*** Entries shown ***
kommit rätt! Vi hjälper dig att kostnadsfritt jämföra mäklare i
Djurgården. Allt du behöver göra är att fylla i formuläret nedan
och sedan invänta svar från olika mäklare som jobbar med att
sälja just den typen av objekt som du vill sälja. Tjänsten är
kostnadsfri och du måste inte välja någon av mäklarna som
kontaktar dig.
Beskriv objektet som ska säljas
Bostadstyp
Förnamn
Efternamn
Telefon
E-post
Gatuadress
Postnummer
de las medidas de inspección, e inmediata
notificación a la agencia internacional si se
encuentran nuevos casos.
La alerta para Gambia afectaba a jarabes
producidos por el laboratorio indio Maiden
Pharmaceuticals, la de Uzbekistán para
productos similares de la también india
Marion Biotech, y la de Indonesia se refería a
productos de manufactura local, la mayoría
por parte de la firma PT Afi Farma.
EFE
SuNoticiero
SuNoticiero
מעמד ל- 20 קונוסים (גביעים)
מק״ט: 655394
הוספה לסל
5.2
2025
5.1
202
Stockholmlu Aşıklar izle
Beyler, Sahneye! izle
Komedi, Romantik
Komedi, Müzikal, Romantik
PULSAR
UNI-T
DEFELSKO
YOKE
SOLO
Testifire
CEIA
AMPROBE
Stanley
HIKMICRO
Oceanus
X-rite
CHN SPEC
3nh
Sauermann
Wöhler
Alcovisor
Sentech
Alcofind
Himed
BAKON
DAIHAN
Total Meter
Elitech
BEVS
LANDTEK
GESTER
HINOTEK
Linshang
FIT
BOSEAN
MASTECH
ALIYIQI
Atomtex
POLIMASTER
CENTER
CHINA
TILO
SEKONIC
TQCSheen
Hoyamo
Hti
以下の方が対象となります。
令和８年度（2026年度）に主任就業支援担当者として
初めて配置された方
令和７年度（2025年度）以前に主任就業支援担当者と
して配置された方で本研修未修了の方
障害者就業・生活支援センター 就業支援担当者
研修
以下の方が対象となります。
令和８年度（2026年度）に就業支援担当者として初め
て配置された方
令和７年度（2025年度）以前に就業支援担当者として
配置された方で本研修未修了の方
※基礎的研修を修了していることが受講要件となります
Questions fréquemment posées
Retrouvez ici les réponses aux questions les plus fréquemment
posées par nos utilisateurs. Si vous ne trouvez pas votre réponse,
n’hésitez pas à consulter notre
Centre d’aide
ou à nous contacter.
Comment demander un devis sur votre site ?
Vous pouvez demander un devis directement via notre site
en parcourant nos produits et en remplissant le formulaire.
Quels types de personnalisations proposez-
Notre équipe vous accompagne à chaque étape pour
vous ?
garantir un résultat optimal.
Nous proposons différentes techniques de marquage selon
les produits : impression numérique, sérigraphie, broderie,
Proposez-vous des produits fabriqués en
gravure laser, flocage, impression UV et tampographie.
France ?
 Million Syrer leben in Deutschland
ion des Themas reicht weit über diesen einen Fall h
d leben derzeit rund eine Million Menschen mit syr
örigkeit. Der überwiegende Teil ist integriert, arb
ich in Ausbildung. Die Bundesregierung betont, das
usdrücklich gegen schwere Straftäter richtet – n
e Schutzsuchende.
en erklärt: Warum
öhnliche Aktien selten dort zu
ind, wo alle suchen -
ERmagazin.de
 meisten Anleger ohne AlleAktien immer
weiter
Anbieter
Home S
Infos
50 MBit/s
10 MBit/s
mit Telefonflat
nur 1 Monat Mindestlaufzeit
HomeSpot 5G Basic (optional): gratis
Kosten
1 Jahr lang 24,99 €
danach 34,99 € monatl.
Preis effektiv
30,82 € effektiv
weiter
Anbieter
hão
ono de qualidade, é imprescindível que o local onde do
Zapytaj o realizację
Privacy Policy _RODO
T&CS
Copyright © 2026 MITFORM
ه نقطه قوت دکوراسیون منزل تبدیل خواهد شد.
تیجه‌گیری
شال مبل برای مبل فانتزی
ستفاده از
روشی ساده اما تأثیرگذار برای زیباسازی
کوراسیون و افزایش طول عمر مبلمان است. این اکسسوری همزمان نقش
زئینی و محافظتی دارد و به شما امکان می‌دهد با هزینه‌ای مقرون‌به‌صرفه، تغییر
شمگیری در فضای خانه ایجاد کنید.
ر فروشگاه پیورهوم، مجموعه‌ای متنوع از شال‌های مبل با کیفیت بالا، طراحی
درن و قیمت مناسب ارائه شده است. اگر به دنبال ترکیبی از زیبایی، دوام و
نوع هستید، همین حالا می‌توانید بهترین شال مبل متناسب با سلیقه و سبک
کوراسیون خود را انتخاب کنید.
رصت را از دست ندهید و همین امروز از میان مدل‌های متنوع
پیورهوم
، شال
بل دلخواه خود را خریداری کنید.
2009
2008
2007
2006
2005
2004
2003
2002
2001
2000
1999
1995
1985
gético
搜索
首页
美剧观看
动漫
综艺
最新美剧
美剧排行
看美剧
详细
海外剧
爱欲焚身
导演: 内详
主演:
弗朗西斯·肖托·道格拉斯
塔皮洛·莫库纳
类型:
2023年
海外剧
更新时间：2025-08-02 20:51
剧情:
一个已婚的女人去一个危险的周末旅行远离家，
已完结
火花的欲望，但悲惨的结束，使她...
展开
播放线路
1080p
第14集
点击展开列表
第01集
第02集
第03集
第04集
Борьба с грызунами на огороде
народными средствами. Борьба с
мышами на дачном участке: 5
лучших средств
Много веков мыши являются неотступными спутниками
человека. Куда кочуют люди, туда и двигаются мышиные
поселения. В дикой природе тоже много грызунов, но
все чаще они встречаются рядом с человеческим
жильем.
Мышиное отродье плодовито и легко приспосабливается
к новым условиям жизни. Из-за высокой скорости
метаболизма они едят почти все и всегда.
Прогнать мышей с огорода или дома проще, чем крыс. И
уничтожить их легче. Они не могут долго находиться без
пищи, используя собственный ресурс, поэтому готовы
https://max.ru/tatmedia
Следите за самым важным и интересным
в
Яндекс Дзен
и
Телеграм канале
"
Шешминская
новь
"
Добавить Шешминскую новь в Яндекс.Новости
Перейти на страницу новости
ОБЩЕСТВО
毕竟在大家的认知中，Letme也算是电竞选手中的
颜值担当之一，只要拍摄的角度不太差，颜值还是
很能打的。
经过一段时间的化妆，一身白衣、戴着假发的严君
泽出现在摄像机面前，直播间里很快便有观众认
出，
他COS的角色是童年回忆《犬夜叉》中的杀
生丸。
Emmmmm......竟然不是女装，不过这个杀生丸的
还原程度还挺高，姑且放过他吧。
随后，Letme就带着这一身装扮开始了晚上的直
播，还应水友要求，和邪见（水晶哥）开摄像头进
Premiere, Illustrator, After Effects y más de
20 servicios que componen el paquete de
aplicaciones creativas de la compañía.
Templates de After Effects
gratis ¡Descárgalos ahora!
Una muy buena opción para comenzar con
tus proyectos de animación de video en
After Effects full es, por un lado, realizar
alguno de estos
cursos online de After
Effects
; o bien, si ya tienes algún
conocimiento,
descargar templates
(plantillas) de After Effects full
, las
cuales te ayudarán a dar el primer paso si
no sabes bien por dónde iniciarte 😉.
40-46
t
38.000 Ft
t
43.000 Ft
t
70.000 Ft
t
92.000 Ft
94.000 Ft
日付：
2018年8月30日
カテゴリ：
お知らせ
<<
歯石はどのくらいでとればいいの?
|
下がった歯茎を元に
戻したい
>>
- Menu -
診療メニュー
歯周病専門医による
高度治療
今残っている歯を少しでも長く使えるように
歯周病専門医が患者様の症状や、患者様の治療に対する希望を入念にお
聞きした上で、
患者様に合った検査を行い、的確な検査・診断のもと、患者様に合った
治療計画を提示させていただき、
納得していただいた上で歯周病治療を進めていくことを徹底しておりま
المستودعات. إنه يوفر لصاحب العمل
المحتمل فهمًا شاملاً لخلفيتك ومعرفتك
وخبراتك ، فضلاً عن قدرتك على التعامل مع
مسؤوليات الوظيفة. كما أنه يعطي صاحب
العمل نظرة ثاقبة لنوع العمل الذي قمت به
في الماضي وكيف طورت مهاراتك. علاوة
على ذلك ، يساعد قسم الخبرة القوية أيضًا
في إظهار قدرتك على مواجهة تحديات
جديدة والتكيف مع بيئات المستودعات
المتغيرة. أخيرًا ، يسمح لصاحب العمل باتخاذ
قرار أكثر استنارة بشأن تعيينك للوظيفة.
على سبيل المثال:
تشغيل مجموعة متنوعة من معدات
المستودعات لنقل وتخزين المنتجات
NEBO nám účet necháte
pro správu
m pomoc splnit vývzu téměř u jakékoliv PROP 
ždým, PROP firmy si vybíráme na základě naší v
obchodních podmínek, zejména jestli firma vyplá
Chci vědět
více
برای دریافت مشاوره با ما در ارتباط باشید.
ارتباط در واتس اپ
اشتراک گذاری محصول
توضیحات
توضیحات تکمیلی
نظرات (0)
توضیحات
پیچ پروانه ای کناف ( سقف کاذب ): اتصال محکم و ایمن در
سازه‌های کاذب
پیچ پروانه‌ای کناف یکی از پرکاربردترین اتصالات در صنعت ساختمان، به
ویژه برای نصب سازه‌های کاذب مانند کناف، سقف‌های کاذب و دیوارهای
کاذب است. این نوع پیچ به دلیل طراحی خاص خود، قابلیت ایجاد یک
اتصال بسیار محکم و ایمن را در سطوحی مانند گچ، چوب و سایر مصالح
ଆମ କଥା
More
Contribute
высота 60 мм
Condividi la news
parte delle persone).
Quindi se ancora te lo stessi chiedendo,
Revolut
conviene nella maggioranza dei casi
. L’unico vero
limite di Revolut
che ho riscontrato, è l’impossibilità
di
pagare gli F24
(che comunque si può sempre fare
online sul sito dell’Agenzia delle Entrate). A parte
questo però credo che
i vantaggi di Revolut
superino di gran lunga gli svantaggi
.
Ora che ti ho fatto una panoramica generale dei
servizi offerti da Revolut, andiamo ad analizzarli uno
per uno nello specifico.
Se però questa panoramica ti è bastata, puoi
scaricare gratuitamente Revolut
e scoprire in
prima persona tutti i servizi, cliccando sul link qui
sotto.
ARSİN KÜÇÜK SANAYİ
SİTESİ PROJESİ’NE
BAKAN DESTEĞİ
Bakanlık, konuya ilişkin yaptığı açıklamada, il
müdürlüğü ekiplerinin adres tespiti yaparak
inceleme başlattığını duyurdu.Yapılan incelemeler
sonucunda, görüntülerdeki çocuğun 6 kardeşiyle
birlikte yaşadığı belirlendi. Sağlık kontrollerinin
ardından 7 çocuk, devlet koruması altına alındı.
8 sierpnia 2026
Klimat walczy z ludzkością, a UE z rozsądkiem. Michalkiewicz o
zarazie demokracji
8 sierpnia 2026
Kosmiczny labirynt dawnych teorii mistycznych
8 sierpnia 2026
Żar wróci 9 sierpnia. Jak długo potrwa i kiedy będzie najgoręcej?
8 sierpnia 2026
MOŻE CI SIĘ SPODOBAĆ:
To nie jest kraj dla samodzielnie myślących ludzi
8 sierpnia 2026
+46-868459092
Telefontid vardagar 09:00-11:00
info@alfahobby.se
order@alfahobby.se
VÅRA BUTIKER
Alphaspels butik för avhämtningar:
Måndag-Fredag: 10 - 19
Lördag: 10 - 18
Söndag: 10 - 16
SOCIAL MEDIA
*** End of Entries shown ***
Exercise details
Copy out each line of the records above that includes "online".

Result of the exercise
cursos online de After
online sul sito dell’Agenzia delle Entrate). A parte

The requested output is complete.